In 1977, Eversley was nominated and selected as the first artist in residence of the Smithsonian's National Air and Space Museum. As part of his three-year residency, he was given a large studio workspace in the museum's basement and a living space at Barney Studio House (now the Latvian Embassy). Sam Gilliam was one of his neighbors. In Washington, D.C., Eversley had shows at the American Institute of Architects headquarters, the Federal Reserve Bank, and the National Academy of Sciences.

In 1980, Eversley purchased a five-story, cast iron building in SoHo as an investment.

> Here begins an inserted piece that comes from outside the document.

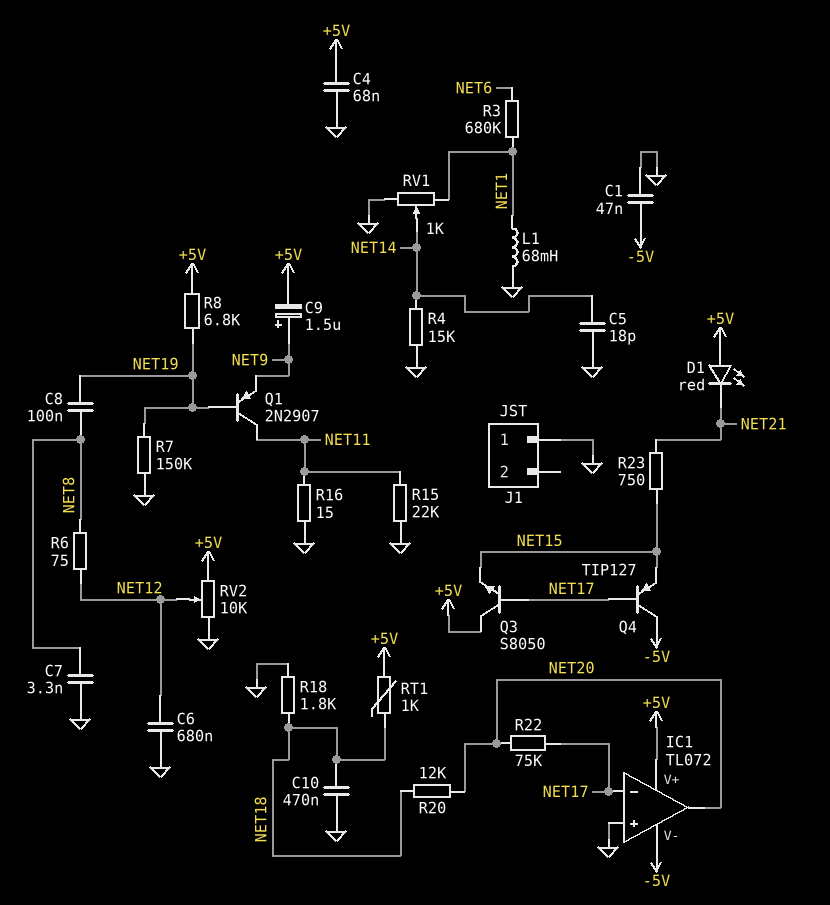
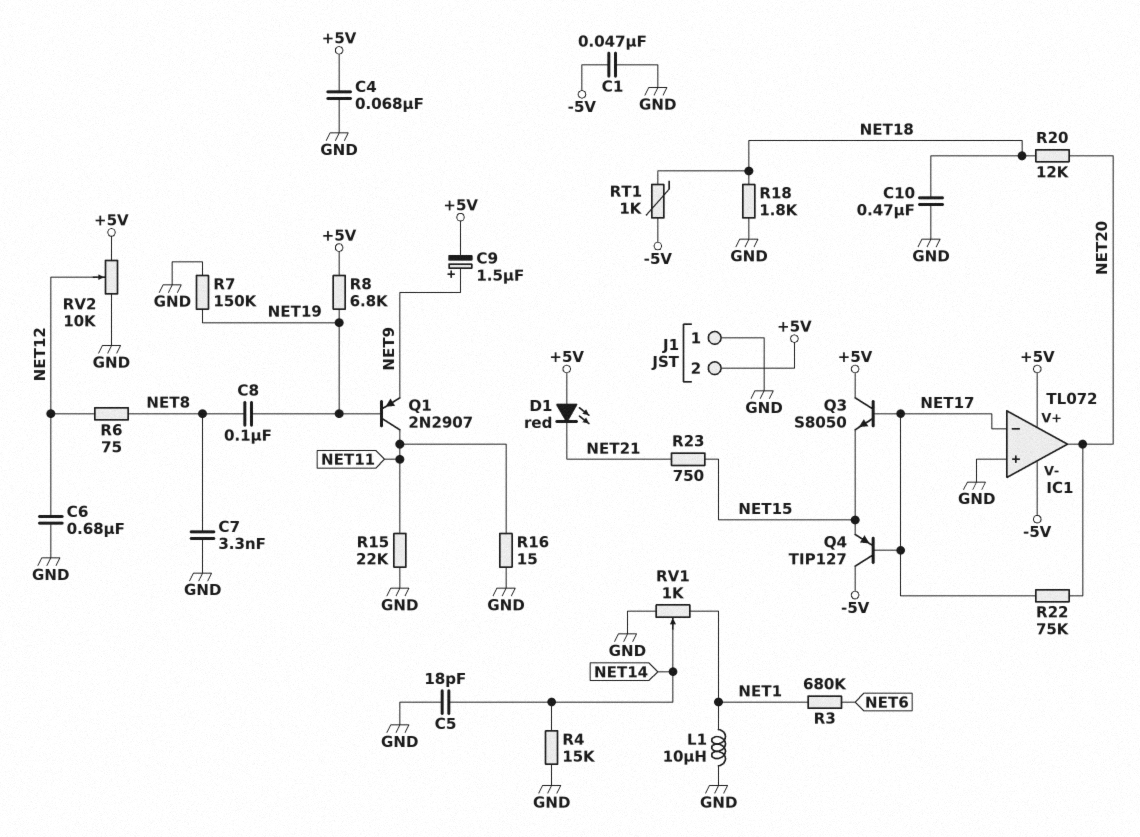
J1 pin 2: none -> +5V
L1: 68mH (GND, NET1) -> 10uH (GND, NET1)
RT1: 1k (+5V, NET18) -> 1k (-5V, NET18)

In 2019, he was forced out of his Venice studio and moved back to New York City, where he lived with his artist wife, Maria Larsson.

==Artworks==
Eversley was a pioneer among Black abstractionists and created sculptures from cast resin and other materials. He referred to his process as “centrifrugal casting,” where he used a mold instead of his hands to shape the sculpture's form into a parabola. His work focused on the use of space and light, connecting people through positive energy spaces, and working with the Earth's natural resources to create art.
He used basic geometric forms to play with light refraction and incorporates parabolic curves to evoke thick lens and mirror images. In the 1970s, Eversley was considered to be a part of the California Light and Space movement.

Eversley sold his first major work to the National Museum of American Art, to be included in an international traveling show.

His work appears in the permanent collections of more than 40 museums around the world, including Crystal Bridges Museum, K11 Art Foundation in Hong Kong, Los Angeles County Museum of Art, Museum of Modern Art in New York, Oakland Museum of California, Smithsonian American Art Museum, Tate Modern,
and Whitney Museum of American Art, as well as the private collections of Michael Dell, Monica Lewinsky's family, and Raymond J. McGuire.

==Select exhibitions==
- "Contemporary American Sculpture." Whitney Museum. 1970.
- "Contemporary American Art." Whitney Biennial. Whitney Museum. 1973.
- "Fred Eversley." Santa Barbara Museum of Art. 1976.
- "Fred Eversley." Oakland Museum of California. 1977.
- "Fred Eversley." Palm Springs Museum of Art. 1978.
- "Fred Eversley." National Academy of Sciences. 1981.
- "African American Art: Harlem Renaissance, Civil Rights Era, and Beyond," Muscarelle Museum of Art, 2012.
- "Black, White, Gray." Art + Practice, Los Angeles, California. 2016.
- "Fred Eversley: Black, White, Gray," The Rose Art Museum, Brandeis University. 2017.
- "Fred Eversley: 50 Years an Artist, Light & Space & Energy," Muscarelle Museum of Art, 2017.
- "Fred Eversley: Reflecting Back (the World)," Orange County Museum of Art. 2022.
- “Light, Space, Surface: Works from the Los Angeles County Museum of Art,” Addison Gallery of American Art, 2022.
- "Cylindrical Lenses,” David Kordansky Gallery, New York. 2024.
- "Fred Eversley." Benton Museum of Art, Pomona College. 2024.
- "Parabolic Light," Doris Freedman Plaza, Central Park, New York. 2024.
- “Particles and Waves: Southern California Abstraction and Science, 1945–1990,” Palm Springs Art Museum.

==Awards and honors==
- Honorary Doctor of Fine Arts degree, Carnegie Mellon University. 2023.
- Lifetime Achievement Award in Three-Dimensional Art, James A. Porter Colloquium on African American Art, Howard University, 2018.
- Artist of The Year Award, LA Artcore, Los Angeles, California, 2010.
- City of Florence Award, Biennale Internazionale Dell'arte Contemporanea Florence, Italy, 2003.
- First Prize – Sculpture, Biennale Internazionale Dell'arte Contemporanea Florence, Italy, 2001.
- First Artist in Residence, Smithsonian Institution's National Air and Space Museum, Washington, D.C., 1977–1980.
- Individual Artist Fellowship Grant, National Endowment for the Arts, Washington, D.C., 1972.